__ABOUT THIS EXERCISE__. The lines below are to be quoted exactly, from the first through the one that contains "Купи набор Death Note со СКИДКОЙ!".

__INFORMATION SHOWN__.
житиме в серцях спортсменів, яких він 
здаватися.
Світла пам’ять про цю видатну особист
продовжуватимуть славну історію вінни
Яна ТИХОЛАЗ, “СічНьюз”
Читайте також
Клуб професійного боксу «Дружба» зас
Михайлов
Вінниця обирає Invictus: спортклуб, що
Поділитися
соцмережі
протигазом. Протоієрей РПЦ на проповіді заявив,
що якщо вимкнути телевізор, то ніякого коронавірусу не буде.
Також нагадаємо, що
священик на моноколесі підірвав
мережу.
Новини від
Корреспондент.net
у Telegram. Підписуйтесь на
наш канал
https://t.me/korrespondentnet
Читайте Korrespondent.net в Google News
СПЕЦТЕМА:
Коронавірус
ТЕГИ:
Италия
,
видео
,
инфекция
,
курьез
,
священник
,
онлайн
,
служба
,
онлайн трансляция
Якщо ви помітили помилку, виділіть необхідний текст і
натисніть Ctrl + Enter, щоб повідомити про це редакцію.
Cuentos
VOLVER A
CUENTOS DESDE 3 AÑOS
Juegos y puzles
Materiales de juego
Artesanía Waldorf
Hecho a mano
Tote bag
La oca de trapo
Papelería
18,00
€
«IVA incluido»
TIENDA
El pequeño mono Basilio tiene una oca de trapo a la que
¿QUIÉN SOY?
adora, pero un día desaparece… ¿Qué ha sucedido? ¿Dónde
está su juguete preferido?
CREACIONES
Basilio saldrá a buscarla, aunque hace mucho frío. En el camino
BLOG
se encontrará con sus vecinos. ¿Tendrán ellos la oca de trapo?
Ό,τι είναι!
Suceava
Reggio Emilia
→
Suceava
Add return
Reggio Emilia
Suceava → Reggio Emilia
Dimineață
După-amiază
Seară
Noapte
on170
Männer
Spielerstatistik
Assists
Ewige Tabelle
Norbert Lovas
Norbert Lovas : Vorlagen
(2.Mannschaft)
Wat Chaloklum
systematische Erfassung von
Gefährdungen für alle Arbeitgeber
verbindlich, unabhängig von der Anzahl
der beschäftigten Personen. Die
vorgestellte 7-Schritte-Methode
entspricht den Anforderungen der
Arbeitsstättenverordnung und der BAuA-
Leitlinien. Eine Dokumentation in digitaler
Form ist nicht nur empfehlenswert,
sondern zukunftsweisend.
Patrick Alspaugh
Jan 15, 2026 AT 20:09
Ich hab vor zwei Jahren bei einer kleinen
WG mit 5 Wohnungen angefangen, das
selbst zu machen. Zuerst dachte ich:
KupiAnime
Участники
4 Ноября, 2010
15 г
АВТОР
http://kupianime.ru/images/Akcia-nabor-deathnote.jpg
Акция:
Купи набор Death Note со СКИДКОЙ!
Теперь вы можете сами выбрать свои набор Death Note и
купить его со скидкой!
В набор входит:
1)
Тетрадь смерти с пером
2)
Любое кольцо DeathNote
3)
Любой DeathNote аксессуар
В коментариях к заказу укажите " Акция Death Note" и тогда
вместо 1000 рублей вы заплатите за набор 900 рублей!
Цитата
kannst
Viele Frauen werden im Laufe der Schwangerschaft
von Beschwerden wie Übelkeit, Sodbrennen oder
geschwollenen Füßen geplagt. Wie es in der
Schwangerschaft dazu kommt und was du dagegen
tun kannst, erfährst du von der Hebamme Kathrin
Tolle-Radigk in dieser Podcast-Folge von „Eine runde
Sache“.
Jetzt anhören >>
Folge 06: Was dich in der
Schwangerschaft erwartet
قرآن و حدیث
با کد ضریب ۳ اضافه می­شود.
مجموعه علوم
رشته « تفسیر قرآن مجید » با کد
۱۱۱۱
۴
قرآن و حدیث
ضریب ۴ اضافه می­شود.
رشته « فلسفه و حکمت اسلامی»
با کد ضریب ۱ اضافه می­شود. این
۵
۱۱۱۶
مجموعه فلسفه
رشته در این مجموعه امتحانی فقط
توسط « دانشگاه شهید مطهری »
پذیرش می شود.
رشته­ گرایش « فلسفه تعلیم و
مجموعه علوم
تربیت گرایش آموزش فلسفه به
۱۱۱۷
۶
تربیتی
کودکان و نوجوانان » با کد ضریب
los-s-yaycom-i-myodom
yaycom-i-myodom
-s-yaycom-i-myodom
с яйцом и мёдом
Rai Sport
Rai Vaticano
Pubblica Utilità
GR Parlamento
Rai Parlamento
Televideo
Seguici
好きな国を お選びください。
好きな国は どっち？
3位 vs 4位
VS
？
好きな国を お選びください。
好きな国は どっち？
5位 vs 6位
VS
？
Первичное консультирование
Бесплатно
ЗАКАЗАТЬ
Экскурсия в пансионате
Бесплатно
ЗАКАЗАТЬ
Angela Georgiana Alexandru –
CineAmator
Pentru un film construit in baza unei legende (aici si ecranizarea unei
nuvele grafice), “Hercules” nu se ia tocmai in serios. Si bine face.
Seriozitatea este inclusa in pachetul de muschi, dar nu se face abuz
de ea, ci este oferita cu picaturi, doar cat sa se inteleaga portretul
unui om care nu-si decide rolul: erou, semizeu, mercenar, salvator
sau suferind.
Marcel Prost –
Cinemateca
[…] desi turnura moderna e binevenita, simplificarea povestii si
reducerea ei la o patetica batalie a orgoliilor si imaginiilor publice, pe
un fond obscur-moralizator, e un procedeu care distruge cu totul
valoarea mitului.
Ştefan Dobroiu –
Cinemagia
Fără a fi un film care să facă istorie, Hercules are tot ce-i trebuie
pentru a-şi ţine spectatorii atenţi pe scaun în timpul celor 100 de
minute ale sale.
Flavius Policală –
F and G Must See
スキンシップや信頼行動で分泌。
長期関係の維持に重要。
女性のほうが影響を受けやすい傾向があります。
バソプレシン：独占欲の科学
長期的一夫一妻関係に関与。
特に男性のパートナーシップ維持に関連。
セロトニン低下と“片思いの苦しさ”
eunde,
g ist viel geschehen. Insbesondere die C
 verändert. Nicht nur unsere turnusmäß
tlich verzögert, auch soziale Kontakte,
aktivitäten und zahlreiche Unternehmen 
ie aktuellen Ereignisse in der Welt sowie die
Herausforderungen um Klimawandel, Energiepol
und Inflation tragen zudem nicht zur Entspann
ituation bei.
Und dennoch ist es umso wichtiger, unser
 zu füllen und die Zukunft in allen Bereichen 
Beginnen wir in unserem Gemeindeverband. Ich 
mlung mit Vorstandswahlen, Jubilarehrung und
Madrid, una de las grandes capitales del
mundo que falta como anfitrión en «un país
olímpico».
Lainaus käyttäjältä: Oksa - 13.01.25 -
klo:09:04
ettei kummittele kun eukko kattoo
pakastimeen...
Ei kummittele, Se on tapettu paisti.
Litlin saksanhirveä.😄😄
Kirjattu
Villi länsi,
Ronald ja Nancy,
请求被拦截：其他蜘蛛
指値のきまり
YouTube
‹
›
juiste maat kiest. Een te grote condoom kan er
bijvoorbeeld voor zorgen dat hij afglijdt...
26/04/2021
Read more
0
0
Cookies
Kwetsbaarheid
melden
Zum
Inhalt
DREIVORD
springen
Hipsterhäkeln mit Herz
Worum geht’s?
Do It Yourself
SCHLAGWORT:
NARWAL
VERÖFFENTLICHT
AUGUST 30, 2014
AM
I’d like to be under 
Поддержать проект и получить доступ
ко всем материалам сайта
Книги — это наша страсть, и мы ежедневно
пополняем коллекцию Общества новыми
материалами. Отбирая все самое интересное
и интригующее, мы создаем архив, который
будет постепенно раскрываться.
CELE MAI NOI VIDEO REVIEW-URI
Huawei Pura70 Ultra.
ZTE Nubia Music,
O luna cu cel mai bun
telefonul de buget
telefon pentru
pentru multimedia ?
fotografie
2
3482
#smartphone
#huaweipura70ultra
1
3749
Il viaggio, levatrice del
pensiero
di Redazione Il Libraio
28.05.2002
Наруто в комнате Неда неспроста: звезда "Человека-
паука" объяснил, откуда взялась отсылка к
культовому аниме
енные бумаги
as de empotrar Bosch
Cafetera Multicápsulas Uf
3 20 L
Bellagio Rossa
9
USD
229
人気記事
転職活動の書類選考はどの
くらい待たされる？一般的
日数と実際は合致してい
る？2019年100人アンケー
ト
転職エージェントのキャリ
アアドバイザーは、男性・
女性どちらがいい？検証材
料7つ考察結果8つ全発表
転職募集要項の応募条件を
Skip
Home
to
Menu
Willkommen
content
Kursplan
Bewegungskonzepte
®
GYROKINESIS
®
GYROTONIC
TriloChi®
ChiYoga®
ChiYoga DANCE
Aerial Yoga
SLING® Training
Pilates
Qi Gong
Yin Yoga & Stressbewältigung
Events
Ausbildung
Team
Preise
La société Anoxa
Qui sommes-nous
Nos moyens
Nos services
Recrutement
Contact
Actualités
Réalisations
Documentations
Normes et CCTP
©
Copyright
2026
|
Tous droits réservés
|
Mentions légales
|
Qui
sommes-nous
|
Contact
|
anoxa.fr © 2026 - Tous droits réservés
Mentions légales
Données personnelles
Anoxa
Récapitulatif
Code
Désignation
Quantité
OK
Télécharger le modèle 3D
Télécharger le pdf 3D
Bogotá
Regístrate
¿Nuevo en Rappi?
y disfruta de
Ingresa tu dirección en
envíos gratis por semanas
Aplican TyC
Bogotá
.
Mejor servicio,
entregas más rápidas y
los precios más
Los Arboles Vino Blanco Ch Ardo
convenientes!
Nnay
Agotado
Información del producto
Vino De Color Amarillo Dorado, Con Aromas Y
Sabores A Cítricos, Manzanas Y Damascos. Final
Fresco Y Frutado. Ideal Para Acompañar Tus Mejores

__WORKED SOLUTION__.
житиме в серцях спортсменів, яких він 
здаватися.
Світла пам’ять про цю видатну особист
продовжуватимуть славну історію вінни
Яна ТИХОЛАЗ, “СічНьюз”
Читайте також
Клуб професійного боксу «Дружба» зас
Михайлов
Вінниця обирає Invictus: спортклуб, що
Поділитися
соцмережі
протигазом. Протоієрей РПЦ на проповіді заявив,
що якщо вимкнути телевізор, то ніякого коронавірусу не буде.
Також нагадаємо, що
священик на моноколесі підірвав
мережу.
Новини від
Корреспондент.net
у Telegram. Підписуйтесь на
наш канал
https://t.me/korrespondentnet
Читайте Korrespondent.net в Google News
СПЕЦТЕМА:
Коронавірус
ТЕГИ:
Италия
,
видео
,
инфекция
,
курьез
,
священник
,
онлайн
,
служба
,
онлайн трансляция
Якщо ви помітили помилку, виділіть необхідний текст і
натисніть Ctrl + Enter, щоб повідомити про це редакцію.
Cuentos
VOLVER A
CUENTOS DESDE 3 AÑOS
Juegos y puzles
Materiales de juego
Artesanía Waldorf
Hecho a mano
Tote bag
La oca de trapo
Papelería
18,00
€
«IVA incluido»
TIENDA
El pequeño mono Basilio tiene una oca de trapo a la que
¿QUIÉN SOY?
adora, pero un día desaparece… ¿Qué ha sucedido? ¿Dónde
está su juguete preferido?
CREACIONES
Basilio saldrá a buscarla, aunque hace mucho frío. En el camino
BLOG
se encontrará con sus vecinos. ¿Tendrán ellos la oca de trapo?
Ό,τι είναι!
Suceava
Reggio Emilia
→
Suceava
Add return
Reggio Emilia
Suceava → Reggio Emilia
Dimineață
După-amiază
Seară
Noapte
on170
Männer
Spielerstatistik
Assists
Ewige Tabelle
Norbert Lovas
Norbert Lovas : Vorlagen
(2.Mannschaft)
Wat Chaloklum
systematische Erfassung von
Gefährdungen für alle Arbeitgeber
verbindlich, unabhängig von der Anzahl
der beschäftigten Personen. Die
vorgestellte 7-Schritte-Methode
entspricht den Anforderungen der
Arbeitsstättenverordnung und der BAuA-
Leitlinien. Eine Dokumentation in digitaler
Form ist nicht nur empfehlenswert,
sondern zukunftsweisend.
Patrick Alspaugh
Jan 15, 2026 AT 20:09
Ich hab vor zwei Jahren bei einer kleinen
WG mit 5 Wohnungen angefangen, das
selbst zu machen. Zuerst dachte ich:
KupiAnime
Участники
4 Ноября, 2010
15 г
АВТОР
http://kupianime.ru/images/Akcia-nabor-deathnote.jpg
Акция:
Купи набор Death Note со СКИДКОЙ!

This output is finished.